Vom Museum bis zum Blockbuster – Wer profitiert von HistoVeaR?

Okay, wir entwickeln also ein komplexes System, um historische Kleidung digital zum Leben zu erwecken. Aber wer braucht das eigentlich? Die Antwort: erstaunlich viele Leute! Unser Projekt zielt auf drei Hauptbereiche ab, und wir sind sicher, dass noch mehr kommen (wir schauen in Richtung Modebranche).

1. Das Museum: Geschichte neu erleben

Digitalisierung vereinfachen: Die Erstellung von KI-gestützten „Digitalen Zwillingen“ macht den Digitalisierungsprozess viel einfacher und schneller.

Archive verbessern: Langfristig entsteht eine riesige digitale Sammlung, die für die Forschung von unschätzbarem Wert ist.

Vermittlung neu gestalten: Das Wichtigste ist aber das Erlebnis. Besucher*innen können historische Kleidung nicht mehr nur ansehen, sondern in der VR quasi „erleben“. Das ist eine völlig neue Art, Geschichte greifbar zu machen.

2. Der Film: Authentischere Welten

Auch die Filmbranche profitiert enorm, sowohl bei der Vorab-Planung (Prävisualisierung) als auch bei den fertigen visuellen Effekten (VFX).

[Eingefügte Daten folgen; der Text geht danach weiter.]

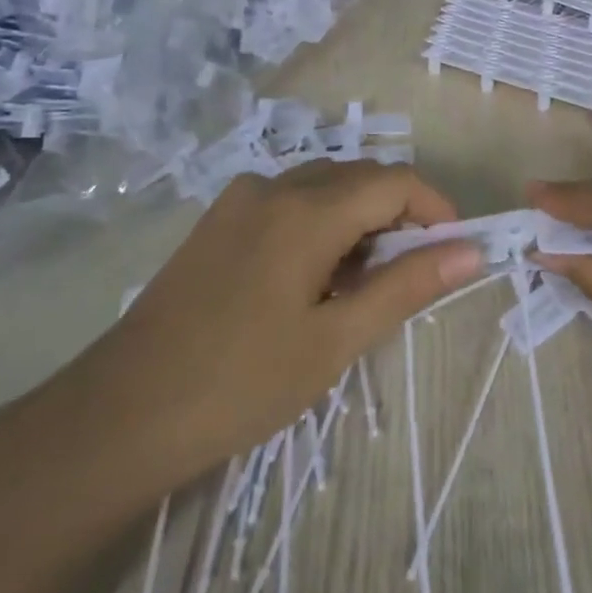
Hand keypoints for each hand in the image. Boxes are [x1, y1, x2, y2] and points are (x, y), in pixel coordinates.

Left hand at [77, 159, 480, 490]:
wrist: (121, 415)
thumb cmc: (241, 383)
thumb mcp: (336, 339)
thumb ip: (407, 286)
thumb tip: (471, 252)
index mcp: (306, 211)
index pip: (395, 182)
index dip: (435, 209)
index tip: (454, 252)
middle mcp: (274, 186)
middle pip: (360, 177)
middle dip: (398, 216)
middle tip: (408, 278)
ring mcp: (240, 199)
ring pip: (324, 187)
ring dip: (359, 221)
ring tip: (359, 287)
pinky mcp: (218, 220)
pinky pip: (289, 201)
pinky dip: (321, 223)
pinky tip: (311, 280)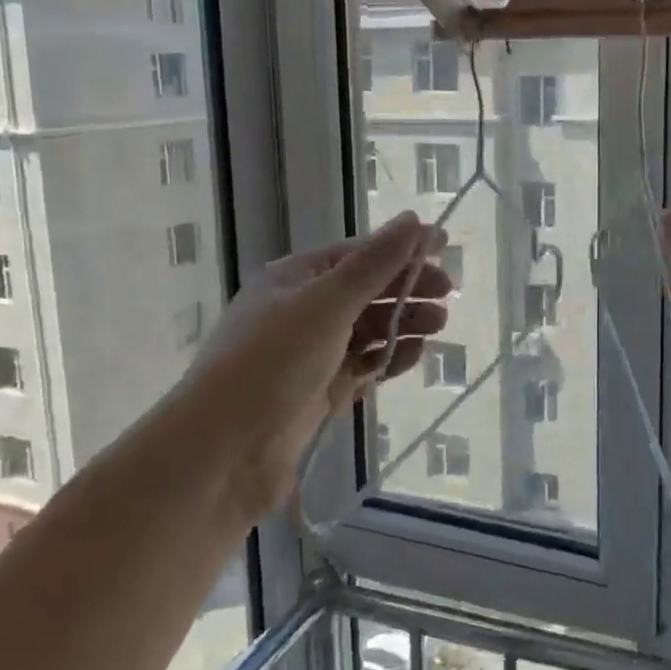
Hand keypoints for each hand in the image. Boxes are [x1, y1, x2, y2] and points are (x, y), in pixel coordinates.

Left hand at [184, 212, 451, 509]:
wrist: (223, 451)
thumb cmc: (273, 360)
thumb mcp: (328, 302)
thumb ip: (375, 263)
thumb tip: (414, 218)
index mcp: (295, 278)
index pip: (358, 253)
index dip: (401, 248)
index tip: (445, 246)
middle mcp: (302, 310)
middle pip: (366, 290)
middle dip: (407, 289)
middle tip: (447, 295)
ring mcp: (311, 353)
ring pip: (368, 329)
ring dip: (403, 323)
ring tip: (438, 327)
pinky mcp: (320, 391)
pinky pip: (364, 365)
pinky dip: (390, 358)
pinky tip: (414, 356)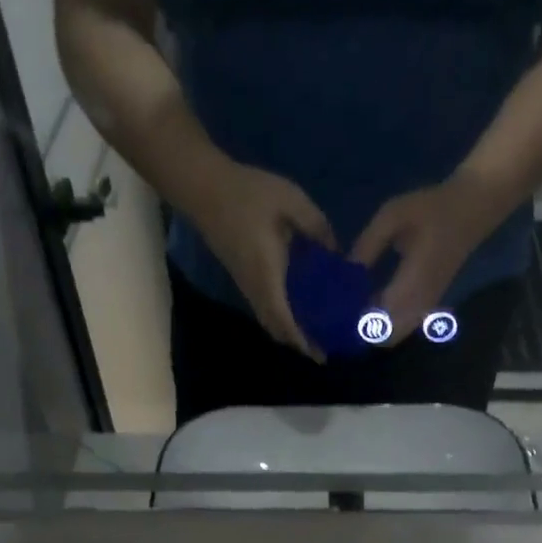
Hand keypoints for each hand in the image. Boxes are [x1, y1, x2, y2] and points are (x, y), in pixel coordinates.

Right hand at [180, 158, 335, 359]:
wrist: (204, 188)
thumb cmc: (247, 193)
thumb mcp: (291, 201)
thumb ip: (317, 227)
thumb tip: (336, 252)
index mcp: (268, 273)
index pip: (284, 318)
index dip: (301, 339)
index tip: (319, 354)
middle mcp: (256, 288)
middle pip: (276, 328)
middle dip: (299, 343)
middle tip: (324, 350)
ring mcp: (247, 286)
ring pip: (269, 322)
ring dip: (289, 333)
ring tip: (314, 337)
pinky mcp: (243, 280)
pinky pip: (265, 310)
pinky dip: (282, 320)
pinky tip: (298, 314)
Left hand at [350, 171, 508, 343]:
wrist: (473, 207)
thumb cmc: (432, 208)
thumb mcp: (393, 216)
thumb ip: (367, 246)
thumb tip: (343, 271)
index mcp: (411, 286)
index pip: (376, 323)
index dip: (353, 324)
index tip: (333, 312)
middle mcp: (419, 305)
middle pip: (384, 339)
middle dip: (360, 332)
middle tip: (339, 313)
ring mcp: (425, 308)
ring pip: (393, 336)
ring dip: (372, 328)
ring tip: (350, 308)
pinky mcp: (427, 305)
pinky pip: (401, 326)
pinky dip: (383, 323)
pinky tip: (367, 302)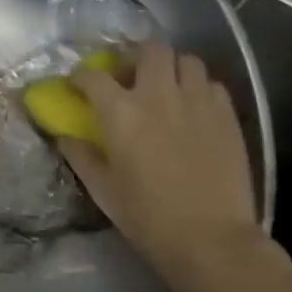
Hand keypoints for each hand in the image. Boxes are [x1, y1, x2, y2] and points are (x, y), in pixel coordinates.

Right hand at [57, 42, 276, 291]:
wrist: (212, 241)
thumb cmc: (148, 216)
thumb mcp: (102, 189)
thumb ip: (80, 155)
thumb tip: (64, 136)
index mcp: (121, 112)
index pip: (92, 76)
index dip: (80, 77)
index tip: (77, 87)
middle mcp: (158, 96)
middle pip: (149, 50)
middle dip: (134, 56)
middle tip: (127, 77)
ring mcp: (198, 103)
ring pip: (186, 60)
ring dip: (170, 67)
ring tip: (163, 87)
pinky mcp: (228, 117)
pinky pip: (212, 84)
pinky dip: (198, 87)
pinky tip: (191, 107)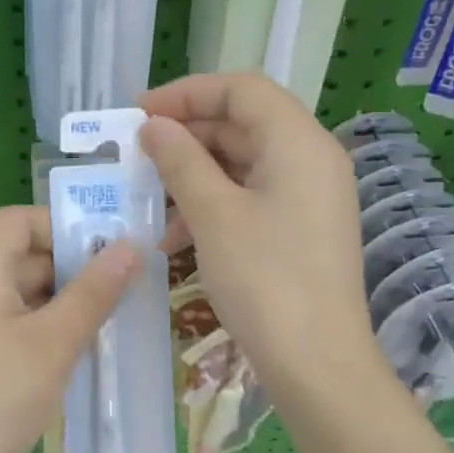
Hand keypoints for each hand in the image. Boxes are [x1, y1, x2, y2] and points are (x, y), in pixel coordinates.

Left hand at [0, 205, 139, 452]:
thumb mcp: (53, 342)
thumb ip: (93, 292)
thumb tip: (131, 246)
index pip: (16, 220)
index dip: (59, 224)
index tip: (104, 248)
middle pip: (25, 255)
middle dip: (74, 265)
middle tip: (126, 284)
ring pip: (28, 294)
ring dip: (69, 301)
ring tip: (116, 317)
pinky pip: (23, 327)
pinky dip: (54, 330)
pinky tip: (86, 349)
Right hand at [138, 73, 377, 405]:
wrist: (316, 363)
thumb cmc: (264, 280)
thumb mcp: (213, 214)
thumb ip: (181, 161)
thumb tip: (154, 127)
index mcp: (298, 142)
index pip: (241, 89)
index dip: (186, 93)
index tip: (139, 115)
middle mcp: (311, 159)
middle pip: (242, 124)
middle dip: (186, 137)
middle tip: (137, 157)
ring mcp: (310, 196)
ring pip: (242, 164)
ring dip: (193, 176)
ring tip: (150, 203)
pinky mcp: (302, 228)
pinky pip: (252, 197)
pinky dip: (213, 205)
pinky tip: (176, 237)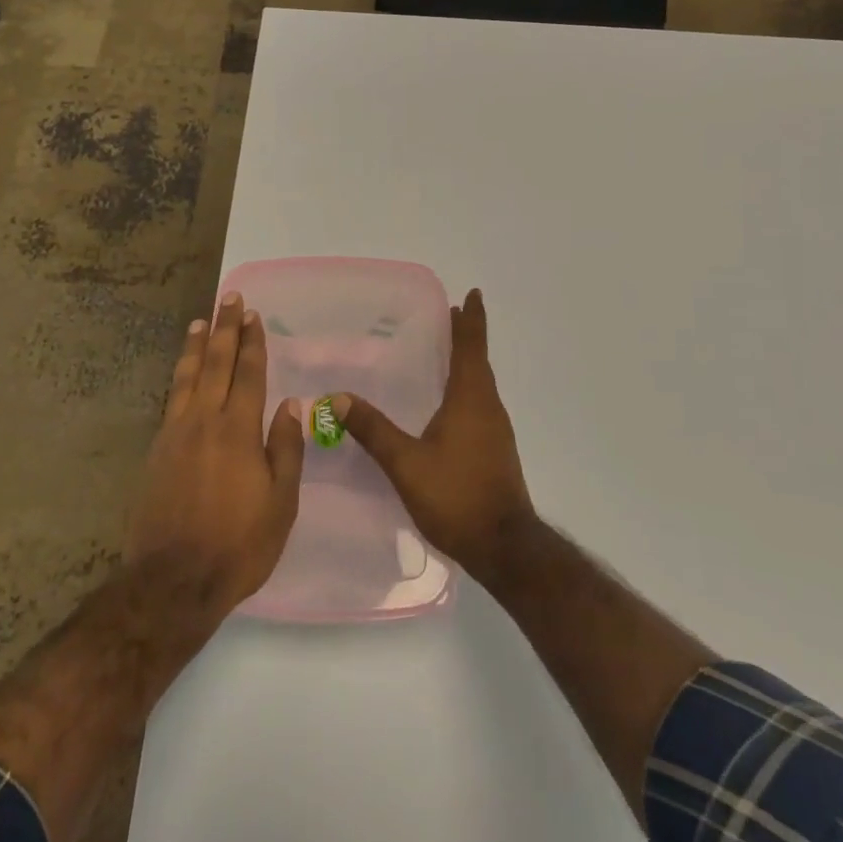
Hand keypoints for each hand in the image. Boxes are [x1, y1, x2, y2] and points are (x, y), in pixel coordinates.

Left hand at [124, 294, 306, 620]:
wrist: (173, 581)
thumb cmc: (238, 545)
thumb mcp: (280, 503)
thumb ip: (285, 449)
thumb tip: (290, 405)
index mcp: (238, 430)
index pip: (248, 373)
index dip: (252, 342)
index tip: (253, 315)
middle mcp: (204, 421)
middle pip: (216, 363)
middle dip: (224, 329)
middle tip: (229, 298)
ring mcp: (176, 434)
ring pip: (187, 377)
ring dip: (196, 346)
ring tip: (200, 321)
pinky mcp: (157, 450)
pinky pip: (171, 399)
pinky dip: (179, 376)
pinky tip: (182, 371)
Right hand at [338, 289, 535, 580]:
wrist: (505, 547)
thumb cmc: (456, 496)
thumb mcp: (406, 463)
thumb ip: (373, 430)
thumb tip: (338, 397)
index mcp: (471, 399)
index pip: (472, 347)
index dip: (472, 320)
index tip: (472, 294)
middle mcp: (488, 407)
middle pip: (478, 362)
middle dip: (466, 338)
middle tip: (450, 317)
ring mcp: (495, 431)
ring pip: (481, 385)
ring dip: (468, 363)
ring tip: (447, 354)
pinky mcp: (495, 451)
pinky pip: (480, 405)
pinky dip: (467, 390)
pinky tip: (449, 405)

Realismus: Regisseur*innen und Designer*innen können schon früh sehen, wie ein Kostüm in Bewegung wirklich aussieht.

Einfachere Workflows: Die realistische Simulation von Kleidung wird deutlich vereinfacht.

Authentizität: Historische Filme gewinnen an visueller Qualität, wenn die Kleidung sich endlich so verhält, wie sie sollte.

3. Digitale Spiele: Mehr Realismus, weniger Aufwand

Historische Settings sind in Spielen sehr beliebt, aber auch schwierig umzusetzen.

Gigantische Zeitersparnis: Bisher ist das Erstellen realistischer Kleidung eine Heidenarbeit in 3D-Programmen. Mit unserem Toolset wird dieser Aufwand massiv reduziert und damit die Kleidervielfalt und Realismus in Spielen erhöht.

Perfekt für Game Engines: Unser Fokus auf „Echtzeit“ ist genau das, was Spiele brauchen. Die Modelle sollen direkt kompatibel werden mit gängigen Engines wie Unity oder Unreal.

Bessere Immersion: Wenn die Kleidung der Spielfigur realistisch auf Spieler*innen, Wind oder Bewegung reagiert, tauchen  Spieler*innen viel tiefer in die Welt ein.